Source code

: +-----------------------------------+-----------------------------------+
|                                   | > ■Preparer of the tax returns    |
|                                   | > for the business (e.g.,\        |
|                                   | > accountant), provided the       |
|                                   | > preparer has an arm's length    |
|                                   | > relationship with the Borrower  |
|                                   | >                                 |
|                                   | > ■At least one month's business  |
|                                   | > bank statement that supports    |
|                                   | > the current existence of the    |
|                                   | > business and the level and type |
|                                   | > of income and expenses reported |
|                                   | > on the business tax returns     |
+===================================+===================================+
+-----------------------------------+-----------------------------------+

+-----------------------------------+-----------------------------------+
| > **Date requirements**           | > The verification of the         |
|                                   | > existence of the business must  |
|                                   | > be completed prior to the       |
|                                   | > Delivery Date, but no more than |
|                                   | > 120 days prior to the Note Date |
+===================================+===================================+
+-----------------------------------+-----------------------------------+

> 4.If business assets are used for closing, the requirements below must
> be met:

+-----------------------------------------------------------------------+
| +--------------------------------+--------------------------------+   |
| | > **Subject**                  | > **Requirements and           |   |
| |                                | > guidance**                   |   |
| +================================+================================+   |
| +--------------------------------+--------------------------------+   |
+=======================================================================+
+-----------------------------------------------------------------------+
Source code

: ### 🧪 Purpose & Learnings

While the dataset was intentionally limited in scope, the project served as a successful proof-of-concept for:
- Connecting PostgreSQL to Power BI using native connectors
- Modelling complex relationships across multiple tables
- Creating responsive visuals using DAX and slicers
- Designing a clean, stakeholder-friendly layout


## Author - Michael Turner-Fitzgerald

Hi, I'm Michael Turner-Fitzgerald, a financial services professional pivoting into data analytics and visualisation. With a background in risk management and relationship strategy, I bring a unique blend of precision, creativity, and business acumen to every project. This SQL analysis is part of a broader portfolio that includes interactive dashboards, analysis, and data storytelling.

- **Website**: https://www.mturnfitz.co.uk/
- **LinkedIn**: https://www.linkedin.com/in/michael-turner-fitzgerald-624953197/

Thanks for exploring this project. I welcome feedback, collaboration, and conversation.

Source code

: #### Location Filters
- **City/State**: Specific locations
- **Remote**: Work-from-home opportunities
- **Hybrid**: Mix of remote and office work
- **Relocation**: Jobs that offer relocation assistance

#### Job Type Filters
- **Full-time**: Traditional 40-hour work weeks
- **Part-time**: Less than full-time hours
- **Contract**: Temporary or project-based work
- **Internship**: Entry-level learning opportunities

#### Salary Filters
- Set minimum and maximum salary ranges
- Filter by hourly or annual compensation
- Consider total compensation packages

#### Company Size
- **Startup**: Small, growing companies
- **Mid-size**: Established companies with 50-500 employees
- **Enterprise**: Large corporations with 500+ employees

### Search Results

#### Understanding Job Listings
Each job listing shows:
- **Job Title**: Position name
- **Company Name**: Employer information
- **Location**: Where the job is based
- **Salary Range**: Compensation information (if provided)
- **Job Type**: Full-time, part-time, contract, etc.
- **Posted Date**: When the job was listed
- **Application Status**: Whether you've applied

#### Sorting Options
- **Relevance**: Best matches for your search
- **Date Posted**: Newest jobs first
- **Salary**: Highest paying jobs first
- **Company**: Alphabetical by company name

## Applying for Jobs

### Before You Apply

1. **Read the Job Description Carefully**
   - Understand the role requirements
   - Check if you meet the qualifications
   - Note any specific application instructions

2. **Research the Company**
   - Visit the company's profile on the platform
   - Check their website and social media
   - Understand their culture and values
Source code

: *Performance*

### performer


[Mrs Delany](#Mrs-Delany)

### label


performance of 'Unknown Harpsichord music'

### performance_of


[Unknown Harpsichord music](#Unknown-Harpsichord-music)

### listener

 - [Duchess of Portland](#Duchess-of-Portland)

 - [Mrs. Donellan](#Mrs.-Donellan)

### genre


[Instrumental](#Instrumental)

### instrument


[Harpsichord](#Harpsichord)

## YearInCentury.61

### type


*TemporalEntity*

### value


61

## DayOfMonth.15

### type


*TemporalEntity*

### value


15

WHAT YOU ARE ASKED TO DO — Scan the material above. Copy each line that holds the word "returns".

RESULT —
|                                   | > ■Preparer of the tax returns    |
|                                   | > on the business tax returns     |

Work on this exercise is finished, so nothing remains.